Now, to the Rex Hotel.
This was somewhere the US officers and journalists let their hair down during the war. I kept commenting to Steph about how under-dressed I felt walking into a 5* hotel, but we got in, so it seems that they let any old riff-raff in. The rooftop terrace was, unsurprisingly, decked out with tourists, mostly middle-aged and beyond, so you can tell it’s the kind of clientele that can “put it on the credit card.” I’m not bemoaning it, I’m just making an observation. It was fun to observe Ho Chi Minh City from above again, this time with sound as being a terrace, obviously it was open to the elements. I went for a suitably themed “Saigon Express” cocktail, which contained lots of lovely things, whilst Steph opted for a banana daiquiri. We had a little sneaky look around the hotel; it’s actually a building centred around a courtyard which was not what I was expecting. There was also a newspaper article reporting one of the best bars in South East Asia, but that’s from 1996, so considering that’s 16 years or so ago, I think they’re clinging on to it as much as possible! It was fun though, and I’ll always condone the odd luxury moment whilst travelling!
Let’s add these things to my list:
– Dam Sen water park
– Notre Dame Basilica
– Ho Chi Minh City central post office
– Dong Khoi street
– The Rex Hotel
I’m up to 13 things on Steph’s list of 24, so that’s over half, and yet I still have more to discuss! Two, are like the Notre Dame Basilica though, as in I saw them, but had no inclination to go inside. One of these was City Hall and the other, the Reunification Palace.
I’ll add them to my list:
– Reunification Palace
– City Hall
I’m saving the “best” until last though. I mentioned at the end of the Cu Chi Tunnels post that I would head to the War Remnants Museum to grasp a little more about what went down during the Vietnam War and I was not disappointed. In the museum grounds, they have some tanks, helicopters and planes, along with lots of other machinery used in the War.
Now, I’m one for going, “ooo, a pretty plane,” not really understanding all the technical details or whatever, but it’s always nice to get up close to machinery like this. For example, there was a Chinook, which I have seen flying around and honestly, I thought it would be bigger, but as I say, what do I know? I loved all the bumps and scrapes on each of the machines, showing that yes, they had played a part in the war.

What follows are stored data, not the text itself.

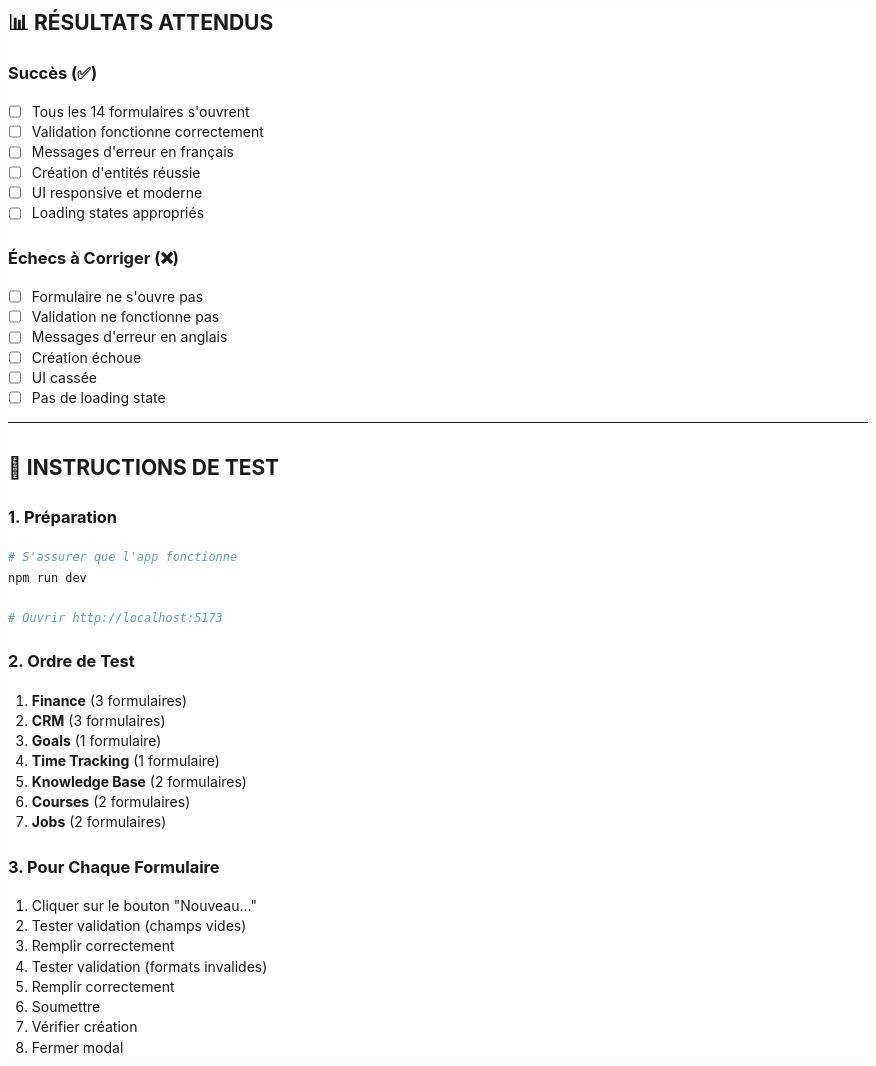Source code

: 
## 📊 RÉSULTATS ATTENDUS

### Succès (✅)
- [ ] Tous les 14 formulaires s'ouvrent
- [ ] Validation fonctionne correctement
- [ ] Messages d'erreur en français
- [ ] Création d'entités réussie
- [ ] UI responsive et moderne
- [ ] Loading states appropriés

### Échecs à Corriger (❌)
- [ ] Formulaire ne s'ouvre pas
- [ ] Validation ne fonctionne pas
- [ ] Messages d'erreur en anglais
- [ ] Création échoue
- [ ] UI cassée
- [ ] Pas de loading state

---

## 🚀 INSTRUCTIONS DE TEST

### 1. Préparation
```bash
# S'assurer que l'app fonctionne
npm run dev

# Ouvrir http://localhost:5173
```

### 2. Ordre de Test
1. **Finance** (3 formulaires)
2. **CRM** (3 formulaires)
3. **Goals** (1 formulaire)
4. **Time Tracking** (1 formulaire)
5. **Knowledge Base** (2 formulaires)
6. **Courses** (2 formulaires)
7. **Jobs** (2 formulaires)

### 3. Pour Chaque Formulaire
1. Cliquer sur le bouton "Nouveau..."
2. Tester validation (champs vides)
3. Remplir correctement
4. Tester validation (formats invalides)
5. Remplir correctement
6. Soumettre
7. Vérifier création
8. Fermer modal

I’d read lots of material before heading to the museum to be wary of some of the photos used, as they weren’t for the faint-hearted. I soon ecountered one such photo when I saw this machine:
however fear not, as I did not take any photos of things like that. Most of the photos I took were of propaganda signs (in German), stunning images and various quotes that I found disturbing and/or unbelievable. I’ll leave these below and you can make your own mind up about them:
So now, after all those truly astonishing quotes and pictures I can add another sight to my list:
– War Remnants Museum
These leaves me on a grand total of 16 out of a list of 24, two thirds of that list, which I don’t think is bad going for a week in Ho Chi Minh City at all. I’m sure Steph will visit the other 8 on my behalf anyway.